I'm sure that Jazzy used to do it so put a mexican (high ring) grakle on him. Problem solved!


----------



## Booboos (17 February 2010)

The cure depends on the horse. 

R will cross his jaw and try to piss off without a flash - so I ride him without a flash for flatwork because I can circle and stop in the school, but with when out hacking otherwise I could get in trouble.

A bifferent bit might help some horses.


----------



## Grey_Showjumper (17 February 2010)

Mine did it badly- we tried a grackle and a flash, just made things worse... i then went with no noseband for a month or so and then went back to just a noseband- problem pretty much solved! 
	
	
		
		
	


	




this was also with a few different bits...


----------



## Tinsel Trouble (17 February 2010)

Personally I keep the tack the same and when I feel the horses do it I squeeze left and right until it has released the jaw. if that does not work I slow down (half halt/ a transition within the pace) and try again! 

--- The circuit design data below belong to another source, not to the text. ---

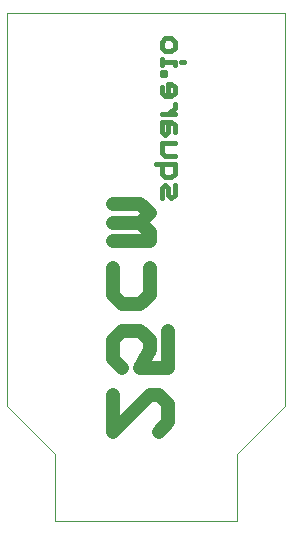
<source format=gbo>
G75*
%MOIN*%
%OFA0B0*%
%FSLAX25Y25*%
%IPPOS*%
%LPD*%
%AMOC8*
5,1,8,0,0,1.08239X$1,22.5*
%
%ADD10C,0.00000*%
%ADD11C,0.04600*%
%ADD12C,0.01500*%
D10*
X0065100Y0041600D02*
X0065100Y0064000D01*
X0049100Y0080000D01*
X0049100Y0211100D01*
X0141900Y0211100D01*
X0141900Y0080000D01*
X0125900Y0064000D01*
X0125900Y0041600D01*
X0065100Y0041600D01*
D11*
X0084374Y0071519D02*
X0096651Y0083796D01*
X0099720Y0083796D01*
X0102790Y0080726D01*
X0102790Y0074588D01*
X0099720Y0071519D01*
X0084374Y0071519D02*
X0084374Y0083796D01*
X0087443Y0092697D02*
X0084374Y0095766D01*
X0084374Y0101905D01*
X0087443Y0104974D01*
X0093582Y0104974D01*
X0096651Y0101905D01*
X0096651Y0098835D01*
X0093582Y0092697D01*
X0102790Y0092697D01*
X0102790Y0104974D01*
X0093582Y0113875D02*
X0096651Y0116944D01*
X0096651Y0126152D01*
X0096651Y0135053D02*
X0096651Y0138122D01*
X0093582Y0141191D01*
X0096651Y0144261D01*
X0093582Y0147330D01*
X0084374Y0147330D01*
X0084374Y0141191D02*
X0093582Y0141191D01*
X0096651Y0135053D02*
X0084374Y0135053D01*
X0084374Y0126152D02*
X0084374Y0116944D01*
X0087443Y0113875D01*
X0093582Y0113875D01*
D12*
X0100876Y0149483D02*
X0100876Y0152536D01*
X0101894Y0153553D01*
X0102911Y0152536D01*
X0102911Y0150501D01*
X0103929Y0149483D01*
X0104946Y0150501D01*
X0104946Y0153553D01*
X0103929Y0156481D02*
X0101894Y0156481D01*
X0100876Y0157499D01*
X0100876Y0160551D01*
X0098841Y0160551D02*
X0104946Y0160551D01*
X0104946Y0157499D01*
X0103929Y0156481D01*
X0104946Y0163479D02*
X0101894Y0163479D01*
X0100876Y0164497D01*
X0100876Y0167549D01*
X0104946Y0167549D01*
X0104946Y0171495D02*
X0104946Y0173530D01*
X0103929Y0174547D01*
X0100876Y0174547D01*
X0100876Y0171495D01*
X0101894Y0170477D01*
X0102911Y0171495D01*
X0102911Y0174547D01*
X0102911Y0177475D02*
X0104946Y0179510D01*
X0104946Y0180528D01*
X0103929Y0183307D02*
X0104946Y0184324D01*
X0104946Y0186359D01*
X0103929Y0187377D01*
X0102911Y0187377D01*
X0102911Y0183307D01*
X0101894Y0183307D02*
X0103929Y0183307D01*
X0101894Y0183307D02*
X0100876Y0184324D01*
X0100876Y0186359D01*
X0100876Y0190305D02*
X0100876Y0191322D01*
X0101894Y0191322D01*
X0101894Y0190305D01*
X0100876Y0190305D01*
X0100876Y0193804D02*
X0100876Y0195839D01*
X0100876Y0194821D02*
X0104946Y0194821D01*
X0104946Y0193804D01*
X0106981Y0194821D02*
X0107999Y0194821D01*
X0103929Y0198469D02*
X0101894Y0198469D01*
X0100876Y0199487D01*
X0100876Y0201522D01*
X0101894Y0202539D01*
X0103929Y0202539D01*
X0104946Y0201522D01*
X0104946Y0199487D01*
X0103929Y0198469D01*
X0104946Y0177475D02*
X0100876Y0177475D01*
M02*

</source>
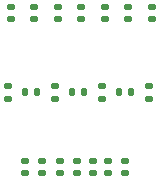
<source format=gbr>
%TF.GenerationSoftware,KiCad,Pcbnew,9.0.6*%
%TF.CreationDate,2026-02-25T04:49:12+07:00*%
%TF.ProjectId,solder_test_board,736f6c64-6572-45f7-9465-73745f626f61,rev?*%
%TF.SameCoordinates,Original*%
%TF.FileFunction,Paste,Top*%
%TF.FilePolarity,Positive*%
%FSLAX46Y46*%
G04 Gerber Fmt 4.6, Leading zero omitted, Abs format (unit mm)*
G04 Created by KiCad (PCBNEW 9.0.6) date 2026-02-25 04:49:12*
%MOMM*%
%LPD*%
G01*
G04 APERTURE LIST*
G04 Aperture macros list*
%AMRoundRect*
0 Rectangle with rounded corners*
0 $1 Rounding radius*
0 $2 $3 $4 $5 $6 $7 $8 $9 X,Y pos of 4 corners*
0 Add a 4 corners polygon primitive as box body*
4,1,4,$2,$3,$4,$5,$6,$7,$8,$9,$2,$3,0*
0 Add four circle primitives for the rounded corners*
1,1,$1+$1,$2,$3*
1,1,$1+$1,$4,$5*
1,1,$1+$1,$6,$7*
1,1,$1+$1,$8,$9*
0 Add four rect primitives between the rounded corners*
20,1,$1+$1,$2,$3,$4,$5,0*
20,1,$1+$1,$4,$5,$6,$7,0*
20,1,$1+$1,$6,$7,$8,$9,0*
20,1,$1+$1,$8,$9,$2,$3,0*%
G04 Aperture macros list end*
%ADD10RoundRect,0.135000X0.185000X-0.135000X0.185000X0.135000X-0.185000X0.135000X-0.185000X-0.135000X0*%
%ADD11RoundRect,0.135000X-0.185000X0.135000X-0.185000X-0.135000X0.185000X-0.135000X0.185000X0.135000X0*%
%ADD12RoundRect,0.135000X-0.135000X-0.185000X0.135000X-0.185000X0.135000X0.185000X-0.135000X0.185000X0*%
G04 APERTURE END LIST*
D10*
%TO.C,R17*%
X42291000Y-37844000D03*
X42291000Y-38864000D03*
%TD*%
%TO.C,R21*%
X47752000Y-38864000D03*
X47752000Y-37844000D03*
%TD*%
D11*
%TO.C,R20*%
X46355000Y-37844000D03*
X46355000Y-38864000D03*
%TD*%
D10*
%TO.C,R19*%
X45085000Y-38864000D03*
X45085000Y-37844000D03*
%TD*%
D11*
%TO.C,R18*%
X43688000Y-37844000D03*
X43688000Y-38864000D03*
%TD*%
%TO.C,R16*%
X40767000Y-37844000D03*
X40767000Y-38864000D03*
%TD*%
D10*
%TO.C,R15*%
X39327000Y-38864000D03*
X39327000Y-37844000D03*
%TD*%
%TO.C,R14*%
X49786000Y-32516000D03*
X49786000Y-31496000D03*
%TD*%
D12*
%TO.C,R13*%
X47286000Y-32006000D03*
X48306000Y-32006000D03*
%TD*%
D10*
%TO.C,R12*%
X45806000Y-32516000D03*
X45806000Y-31496000D03*
%TD*%
D12*
%TO.C,R11*%
X43306000Y-32006000D03*
X44326000Y-32006000D03*
%TD*%
D10*
%TO.C,R10*%
X41826000Y-32516000D03*
X41826000Y-31496000D03*
%TD*%
D12*
%TO.C,R9*%
X39326000Y-32006000D03*
X40346000Y-32006000D03*
%TD*%
D10*
%TO.C,R8*%
X37846000Y-32516000D03*
X37846000Y-31496000D03*
%TD*%
%TO.C,R7*%
X50038000Y-25781000D03*
X50038000Y-24761000D03*
%TD*%
%TO.C,R6*%
X48048000Y-25781000D03*
X48048000Y-24761000D03*
%TD*%
%TO.C,R5*%
X46058000Y-25781000D03*
X46058000Y-24761000D03*
%TD*%
%TO.C,R4*%
X44068000Y-25781000D03*
X44068000Y-24761000D03*
%TD*%
%TO.C,R3*%
X42078000Y-25781000D03*
X42078000Y-24761000D03*
%TD*%
%TO.C,R2*%
X40088000Y-25781000D03*
X40088000Y-24761000D03*
%TD*%
%TO.C,R1*%
X38098000Y-25781000D03*
X38098000Y-24761000D03*
%TD*%
M02*

</source>
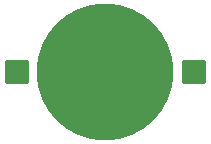
<source format=gbr>
%TF.GenerationSoftware,KiCad,Pcbnew,8.0.0*%
%TF.CreationDate,2024-04-12T16:45:35+09:00*%
%TF.ProjectId,putter,70757474-6572-42e6-9b69-6361645f7063,rev?*%
%TF.SameCoordinates,Original*%
%TF.FileFunction,Paste,Top*%
%TF.FilePolarity,Positive*%
%FSLAX46Y46*%
G04 Gerber Fmt 4.6, Leading zero omitted, Abs format (unit mm)*
G04 Created by KiCad (PCBNEW 8.0.0) date 2024-04-12 16:45:35*
%MOMM*%
%LPD*%
G01*
G04 APERTURE LIST*
G04 Aperture macros list*
%AMRoundRect*
0 Rectangle with rounded corners*
0 $1 Rounding radius*
0 $2 $3 $4 $5 $6 $7 $8 $9 X,Y pos of 4 corners*
0 Add a 4 corners polygon primitive as box body*
4,1,4,$2,$3,$4,$5,$6,$7,$8,$9,$2,$3,0*
0 Add four circle primitives for the rounded corners*
1,1,$1+$1,$2,$3*
1,1,$1+$1,$4,$5*
1,1,$1+$1,$6,$7*
1,1,$1+$1,$8,$9*
0 Add four rect primitives between the rounded corners*
20,1,$1+$1,$2,$3,$4,$5,0*
20,1,$1+$1,$4,$5,$6,$7,0*
20,1,$1+$1,$6,$7,$8,$9,0*
20,1,$1+$1,$8,$9,$2,$3,0*%
G04 Aperture macros list end*
%ADD10RoundRect,0.100000X-0.900000X-0.900000X0.900000X-0.900000X0.900000X0.900000X-0.900000X0.900000X0*%
%ADD11C,11.600000*%
G04 APERTURE END LIST*
D10*
%TO.C,BT1*%
X109000000Y-67000000D03*
X124000000Y-67000000D03*
D11*
X116500000Y-67000000D03*
%TD*%
M02*

</source>
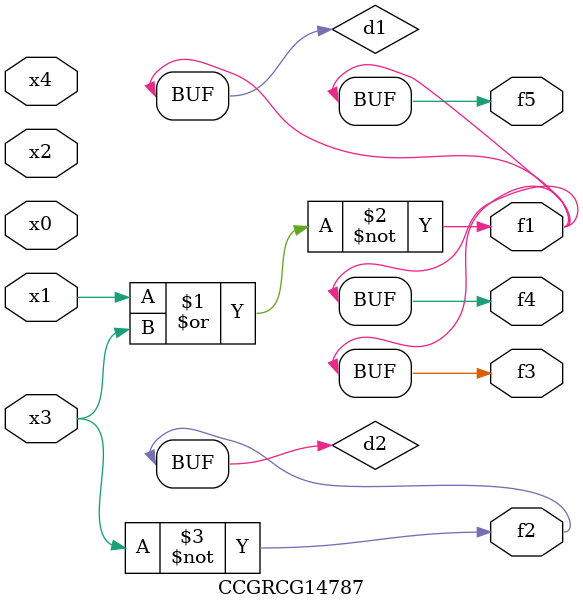
<source format=v>
module CCGRCG14787(
	input x0, x1, x2, x3, x4,
	output f1, f2, f3, f4, f5
);

	wire d1, d2;

	nor (d1, x1, x3);
	not (d2, x3);
	assign f1 = d1;
	assign f2 = d2;
	assign f3 = d1;
	assign f4 = d1;
	assign f5 = d1;
endmodule

</source>
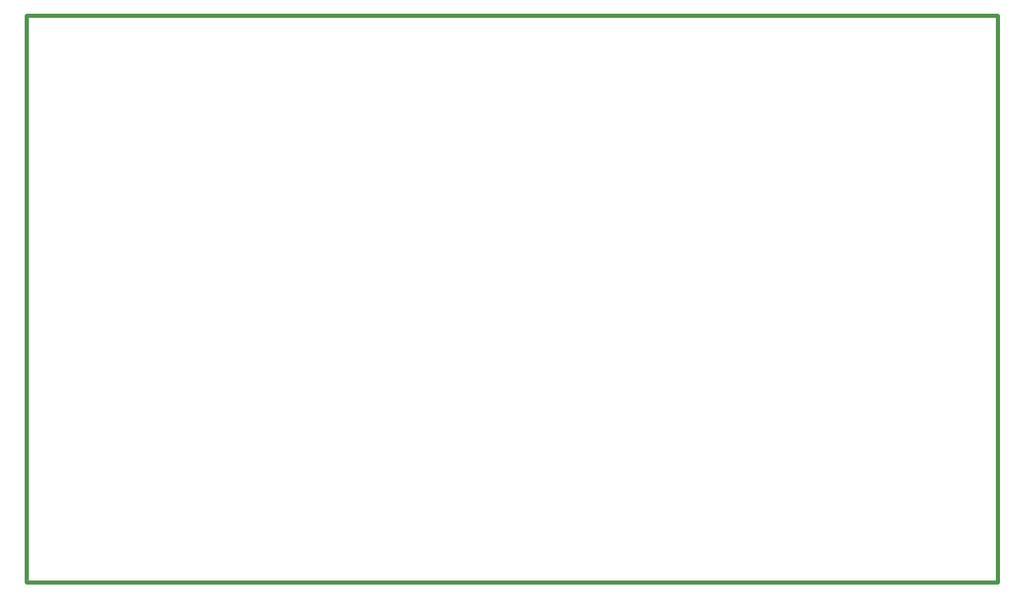
<source format=gko>
G04*
G04 #@! TF.GenerationSoftware,Altium Limited,Altium Designer,18.1.6 (161)*
G04*
G04 Layer_Color=16711935*
%FSLAX25Y25*%
%MOIN*%
G70*
G01*
G75*
%ADD60C,0.02000*%
D60*
X-0Y275590D02*
X0Y0D01*
Y275590D02*
X472441D01*
X472441D02*
X472441Y0D01*
X0D02*
X472441D01*
M02*

</source>
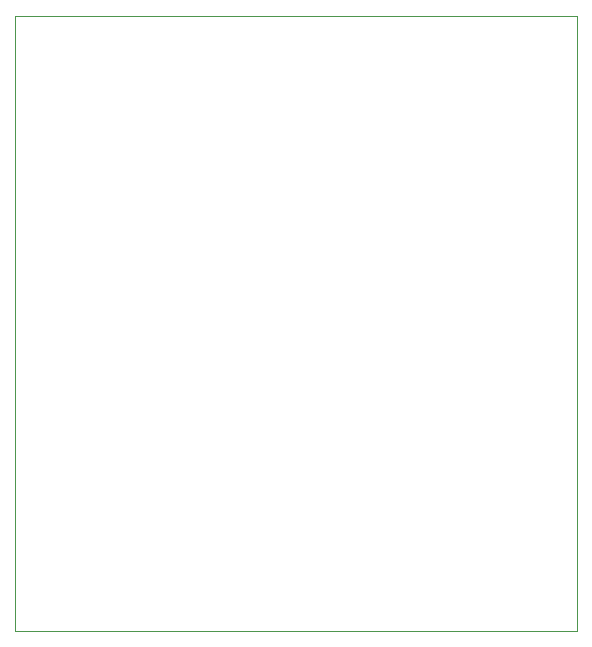
<source format=gbr>
G04 #@! TF.GenerationSoftware,KiCad,Pcbnew,(5.1.4)-1*
G04 #@! TF.CreationDate,2019-10-16T18:51:52+02:00*
G04 #@! TF.ProjectId,HB-RF-USB,48422d52-462d-4555-9342-2e6b69636164,rev?*
G04 #@! TF.SameCoordinates,Original*
G04 #@! TF.FileFunction,Profile,NP*
%FSLAX46Y46*%
G04 Gerber Fmt 4.6, Leading zero omitted, Abs format (unit mm)*
G04 Created by KiCad (PCBNEW (5.1.4)-1) date 2019-10-16 18:51:52*
%MOMM*%
%LPD*%
G04 APERTURE LIST*
%ADD10C,0.100000*%
G04 APERTURE END LIST*
D10*
X78740000Y-102870000D02*
X78740000Y-50800000D01*
X31115000Y-102870000D02*
X78740000Y-102870000D01*
X31115000Y-50800000D02*
X31115000Y-102870000D01*
X78740000Y-50800000D02*
X31115000Y-50800000D01*
M02*

</source>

I prefer to know I can solve a situation myself and think I have to get off and rely on a change of tack for a very simple problem! I think it is much safer that way and makes you a better rider! 
Just personal opinion, if it is combined with strong shoulders/ a set neck/ running off I would try a flash.


----------



## Janette (17 February 2010)

My mare crosses her jaw and has strong shoulders/tries to set her neck against me.  It's a case of keeping flexing her to stop the neck from setting, and gently giving and taking the contact to get her to relax her jaw and soften/relax.

I find a drop noseband is much more effective than a flash.


----------



## Mari (17 February 2010)

Crossing the jaw is when top &amp; bottom jaws go in different directions.  EG  horse moves top teeth (jaw) to left &amp; bottom teeth (jaw) right.  Actually I've just tried this on myself &amp; only my bottom jaw moves, my top jaw stays in the same place all the time but my bottom jaw can move right or left.  If you cross your own jaw you'll understand what it means.


----------